Делегатов регистрировали в фойе. Несколько человек под руководством Умалатовой заносили фамилии-имена депутатов, номера и наименования их округов в тетради. Зарегистрировать удалось сто четырнадцать человек — менее одной двадцатой от списочной численности съезда.

— Сколько есть — столько есть, — повторяла Умалатова, словно успокаивая окружающих и себя. — Съезд чрезвычайный. Когда решается судьба страны, кворум не важен.

Журналисты, расчехляя камеры, потешались между собой над съехавшимися в Вороново делегатами.

Состав их не был широк. Подавляющее большинство представляло края, области и автономии России. По несколько человек прибыло от Казахстана и Таджикистана, двое — от восточных областей Украины, по одному — от Узбекистана, Киргизии и Белоруссии. Не приехало ни единого делегата от Молдавии, Армении, Азербайджана, Туркмении, Литвы. Виктора Алксниса за представителя Латвии не считал никто. Его товарищ по группе «Союз» Евгений Коган представлял не Эстонию, а населённую русскими Нарву. Отсутствовали представители Грузии, но приехали делегаты от её отколовшихся окраин: двое от Абхазской республики и один из Югоосетинской.

Пока депутаты рассаживались в маловместительном и пропылённом актовом зале, в президиуме съезда поднялась суета. Не хватало депутатов, поехавших с Жириновским. Снаряжённые им машины в Вороново не появились.

— Специально это что ли подстроено? — волновались в рядах. — Их похитили?

— Вот никогда этому Жириновскому веры не было!

— Так что, будем начинать или будем ждать? — спрашивал, нервно протирая платком очки, депутат Крайко.

— Начинать! Начинать! — замахали руками из зала. — А то ещё провокации устроят!

За установленный на сцене стол, покрытый кумачовой тканью, сели Умалатова, Алкснис, Крайко. Умалатова взяла в руки микрофон, чтобы зачитать обращение к делегатам, но тут в зале внезапно погас свет.

— А, чёрт!

— Авария что ли?

Защёлкали зажигалки, зацарапали спички о коробки.

— Это что, нарочно?! — гневно гаркнул, привставая со стула, Вавил Носов. — Решили сорвать?

Депутаты, толкаясь и наступая друг другу на ноги, начали выбираться в фойе. Растерянный директор разводил руками:

— Ребята, я не знаю… Наверное, повсеместное отключение.
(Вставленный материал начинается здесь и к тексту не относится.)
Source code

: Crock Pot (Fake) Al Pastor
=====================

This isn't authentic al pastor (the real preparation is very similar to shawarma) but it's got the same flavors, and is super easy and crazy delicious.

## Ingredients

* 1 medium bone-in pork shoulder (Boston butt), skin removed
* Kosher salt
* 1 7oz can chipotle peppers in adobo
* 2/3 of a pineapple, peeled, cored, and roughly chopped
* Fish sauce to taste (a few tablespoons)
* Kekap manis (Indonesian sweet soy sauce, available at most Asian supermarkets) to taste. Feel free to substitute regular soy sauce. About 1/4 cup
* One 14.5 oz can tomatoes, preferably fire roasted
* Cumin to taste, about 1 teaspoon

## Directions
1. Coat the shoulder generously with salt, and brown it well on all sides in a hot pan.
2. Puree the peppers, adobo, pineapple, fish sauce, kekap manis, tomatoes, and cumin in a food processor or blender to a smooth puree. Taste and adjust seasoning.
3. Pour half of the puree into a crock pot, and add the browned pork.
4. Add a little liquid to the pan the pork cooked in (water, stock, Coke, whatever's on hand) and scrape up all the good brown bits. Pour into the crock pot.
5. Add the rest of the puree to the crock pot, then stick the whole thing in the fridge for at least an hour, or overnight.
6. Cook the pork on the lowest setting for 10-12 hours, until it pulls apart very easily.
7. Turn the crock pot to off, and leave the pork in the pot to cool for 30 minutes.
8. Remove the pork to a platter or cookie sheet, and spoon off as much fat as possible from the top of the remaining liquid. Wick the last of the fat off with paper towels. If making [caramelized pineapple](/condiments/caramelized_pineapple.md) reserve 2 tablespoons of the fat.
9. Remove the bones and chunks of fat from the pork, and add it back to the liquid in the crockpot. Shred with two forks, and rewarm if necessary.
Техники ДК быстро установили, что электричество исчезло в одном только Доме культуры. В соседние жилые дома оно по-прежнему подавалось. Переговоры с дежурившими на площади милиционерами были тщетны. Офицеры, отнекиваясь, разводили руками. Сержанты сопели, туповато морщили лбы.
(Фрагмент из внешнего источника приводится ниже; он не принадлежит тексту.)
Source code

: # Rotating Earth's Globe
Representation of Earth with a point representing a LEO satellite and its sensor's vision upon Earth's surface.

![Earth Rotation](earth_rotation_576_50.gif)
— Это на подстанции, — бормотал директор. — Рубильники там.

Подстанция находилась далеко за посёлком.

— Что ж нам, на улице совещаться? — совсем уж растерянно произнёс Крайко.

Директор вспомнил, что в одной из подсобок хранится ящик со свечами и честно отдал его депутатам. Вахтёр принёс электрический фонарь. Зажжённые свечи расставили на столе президиума, на полу в проходах, на ручках кресел. Зал осветился мерцающим светом. Сидящие в рядах видели президиум. Счётная комиссия могла считать по поднятым рукам голоса.
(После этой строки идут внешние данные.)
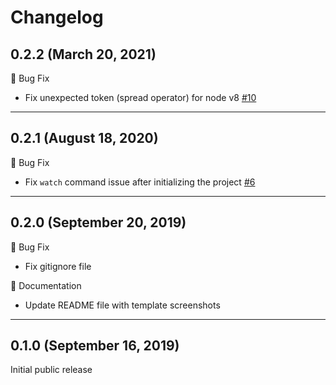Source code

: # Changelog

## 0.2.2 (March 20, 2021)

🐛 Bug Fix
- Fix unexpected token (spread operator) for node v8 [#10](https://github.com/dutiyesh/chrome-extension-cli/pull/10)

---

## 0.2.1 (August 18, 2020)

🐛 Bug Fix
- Fix `watch` command issue after initializing the project [#6](https://github.com/dutiyesh/chrome-extension-cli/pull/6)

---

## 0.2.0 (September 20, 2019)

🐛 Bug Fix
- Fix gitignore file

📝 Documentation
- Update README file with template screenshots

---

## 0.1.0 (September 16, 2019)

Initial public release
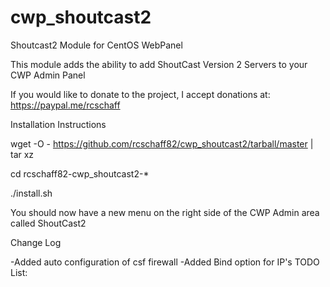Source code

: # cwp_shoutcast2
Shoutcast2 Module for CentOS WebPanel

This module adds the ability to add ShoutCast Version 2 Servers to your CWP Admin Panel

If you would like to donate to the project, I accept donations at: https://paypal.me/rcschaff

Installation Instructions

wget -O - https://github.com/rcschaff82/cwp_shoutcast2/tarball/master | tar xz

cd rcschaff82-cwp_shoutcast2-*

./install.sh

You should now have a new menu on the right side of the CWP Admin area called ShoutCast2

Change Log

-Added auto configuration of csf firewall
-Added Bind option for IP's
TODO List:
Микрофоны, питаемые электричеством, не работали, но Алкснис, выезжая из Москвы, прихватил митинговый громкоговоритель. Через него Умалатова, щурясь и напрягая зрение, зачитывала тексты резолюций, заявлений, обращений.

Их принимали с голоса. С голоса принимали поправки, вписывая их в разложенные на столе, замарываемые свечным парафином листы.

— Ослеплённые национал-сепаратизмом, мы загоняем народы в глубокий тупик, толкаем их в пропасть безысходности. Разобщённые, лишённые единого экономического пространства, единой армии народы не смогут сохранить ни свою самостоятельность, ни самих себя. Так называемое СНГ всё больше напоминает Вавилонскую башню!.. — трагически провозглашала Умалатова, выступая уже с собственным обращением. — Возврата к прежнему Союзу нет. Теперь это очевидно. Но нельзя не считаться и с суверенной волей народа — жить единой семьёй в обновлённом Союзе…

Объявления о низложении российского правительства, на которое так уповали Виктор Анпилов, Вавил Носов и ещё несколько бескомпромиссно настроенных деятелей, не прозвучало. Сгрудившаяся в тесном зале горстка верных гражданскому долгу, но морально подавленных собственной малочисленностью делегатов прокляла Горбачёва. Депутаты отменили решение третьего союзного съезда, наделившего Горбачёва полномочиями президента СССР.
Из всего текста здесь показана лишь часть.